Experts are trying to get ahead of disease X – an unknown pathogen that could trigger a global pandemic – before it wipes out swathes of humanity.

The Predict project has been looking through the animal kingdom to discover viruses which could one day mutate and evolve to kill of humanity.

Now, a group of scientists from the Smithsonian Institute in the United States and University of California, have discovered two new viruses in Myanmarese bats.

The viruses which were discovered belonged to the coronavirus family which have already caused two outbreaks on Earth.

One is the Severe Acute Respiratory Syndrome (SARS) which infected about 8,000 people in 2003.

The other is the Middle East Respiratory Syndrome (MERS) which has a 35 percent mortality rate and was first identified in 2012.

However, the scientists who made the discovery say the new viruses are not closely related to SARS nor MERS and more research will need to be done to see how they effect humans.

Marc Valitutto, a wildlife vet with Smithsonian Conservation Biology Institute’s Global Health Program, said: “Our goal is to look for a pandemic virus, a virus that has the potential to have high mortality.

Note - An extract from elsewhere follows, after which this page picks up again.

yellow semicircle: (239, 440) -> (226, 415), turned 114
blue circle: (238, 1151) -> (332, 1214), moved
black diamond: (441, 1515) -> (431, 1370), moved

“We already know about viruses that have mutated like avian influenza or swine it.

“It’s a concern for us but right now it doesn’t seem that this virus will do that. Virologists would be able to determine what level of mutation you would need for that to happen.

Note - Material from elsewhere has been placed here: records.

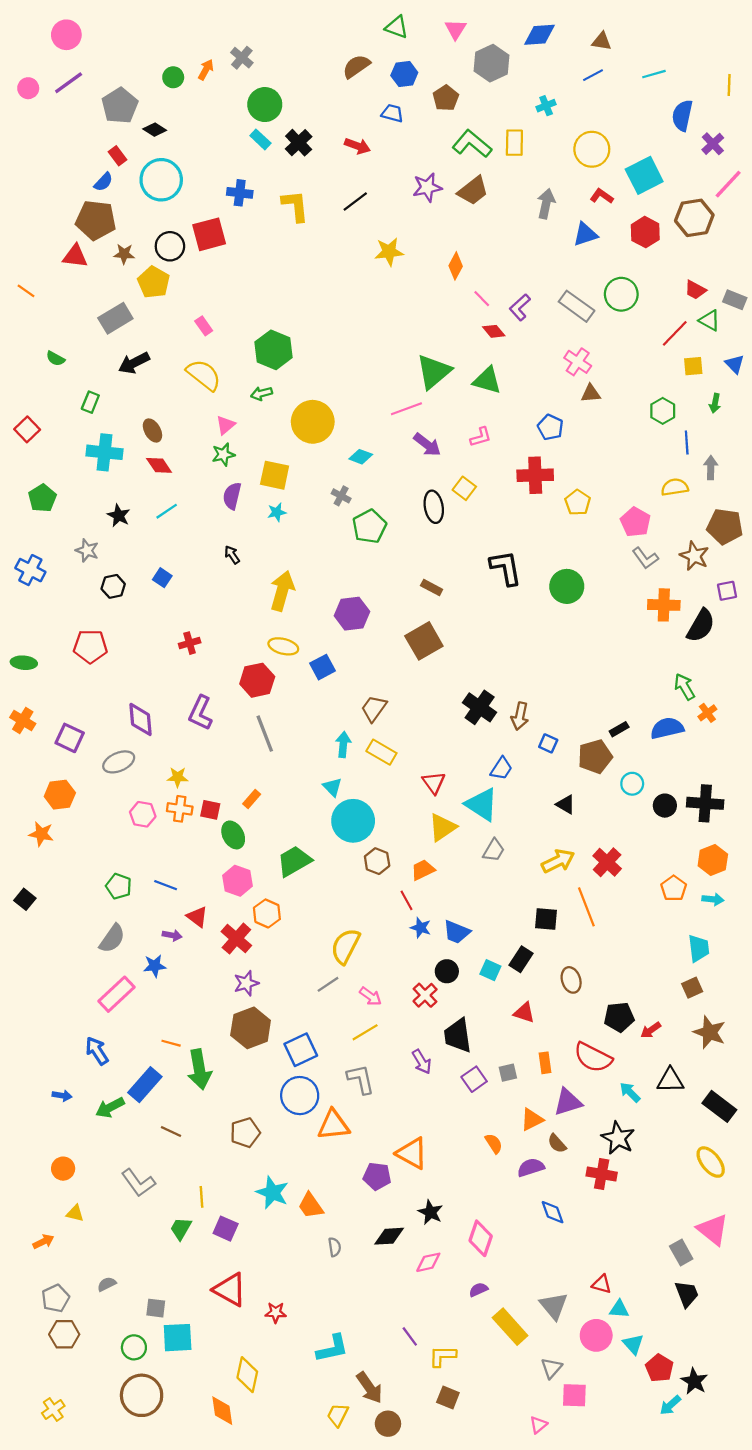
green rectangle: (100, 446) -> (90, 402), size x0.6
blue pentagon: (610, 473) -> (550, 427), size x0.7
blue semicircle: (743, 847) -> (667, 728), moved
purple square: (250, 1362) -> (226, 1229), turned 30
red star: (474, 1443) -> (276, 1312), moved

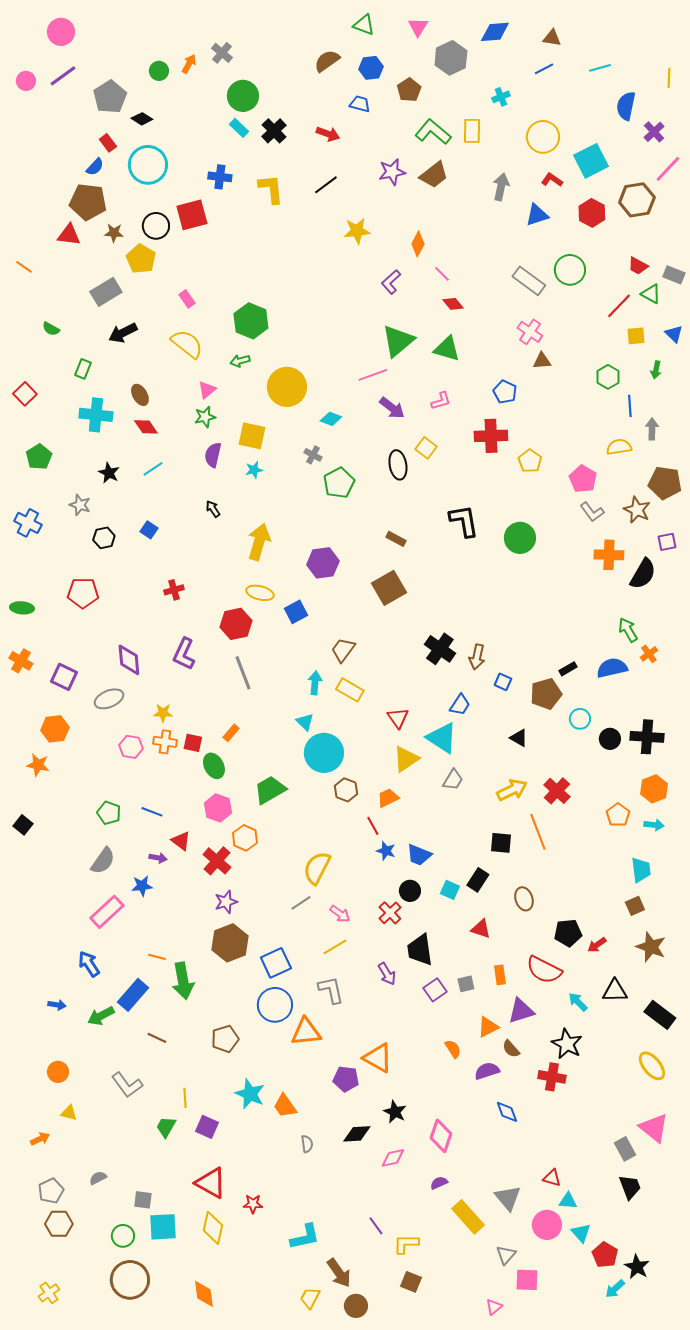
purple L-shape: (520, 307) -> (391, 282), moved
yellow diamond: (247, 1375) -> (213, 1228), moved

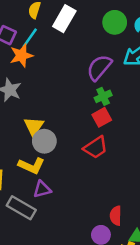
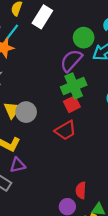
green circle: (115, 22) -> (84, 38), moved
green cross: (103, 96) -> (74, 86), size x1.6
gray circle: (44, 141) -> (26, 112), moved

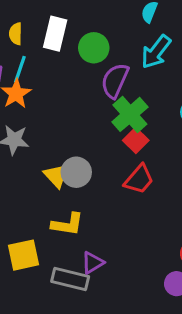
green circle: (84, 38) -> (94, 48), moved
purple triangle: (18, 165) -> (93, 263), moved

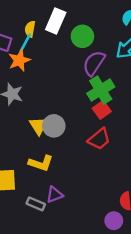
yellow semicircle: (16, 34) -> (30, 29), moved
gray rectangle: (70, 279) -> (36, 204), size x0.7

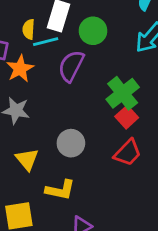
cyan line: (25, 43) -> (46, 42), moved, turned 54
purple semicircle: (94, 63) -> (71, 66), moved
yellow triangle: (39, 126) -> (27, 159), moved

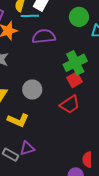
green circle: (93, 31) -> (79, 17), moved
purple semicircle: (71, 66) -> (44, 36), turned 45

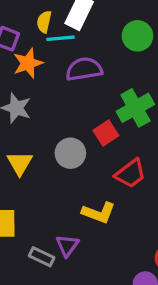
red square: (74, 80) -> (106, 133), moved
yellow L-shape: (18, 120) -> (99, 213), moved
purple triangle: (27, 148) -> (67, 246), turned -35

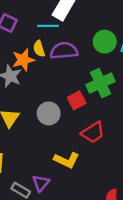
yellow semicircle: (44, 22) -> (39, 49), moved, turned -35
green circle: (137, 36) -> (105, 42), moved
orange star: (28, 63) -> (23, 60), moved

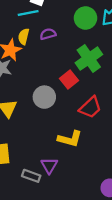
yellow semicircle: (39, 49) -> (24, 36), turned 42
purple semicircle: (64, 51) -> (48, 34), size x0.6

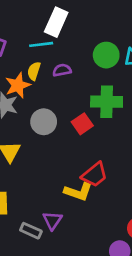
green cross: (89, 59) -> (107, 102), turned 32
gray circle: (44, 97) -> (44, 122), moved
red trapezoid: (90, 107) -> (95, 175), moved

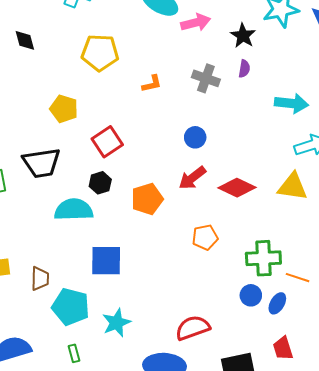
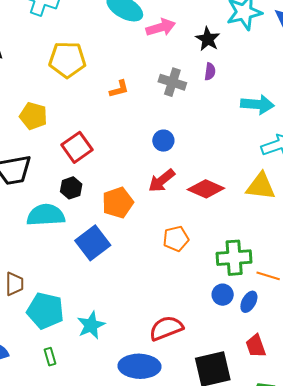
blue square: (106, 261) -> (93, 243), moved, turned -36

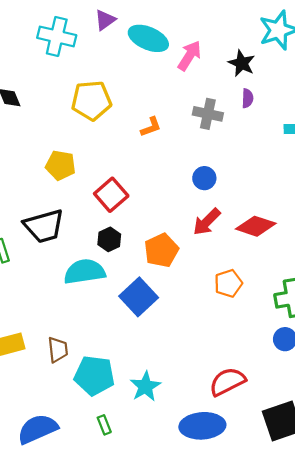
pink arrow: (161, 27) -> (189, 56), turned -36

“We still have hundreds more samples to test and we expect that we will find more novel viruses.”

The team will now examine humans in the nearby areas in Myanmar to see if the viruses have already transferred to the local populations.

Dr Valitutto adds that the next diseases will likely come from Asia or Africa as these are the places where humans are most rapidly destroying the environment.

He said: “We are seeing once pristine forests under threat for increased development, which brings wildlife in these areas in close contact with humans.

“Our concern is that if you use the forest for roads and agriculture you disrupt the ecosystem. Animals will leave the forest and be exposed to humans.”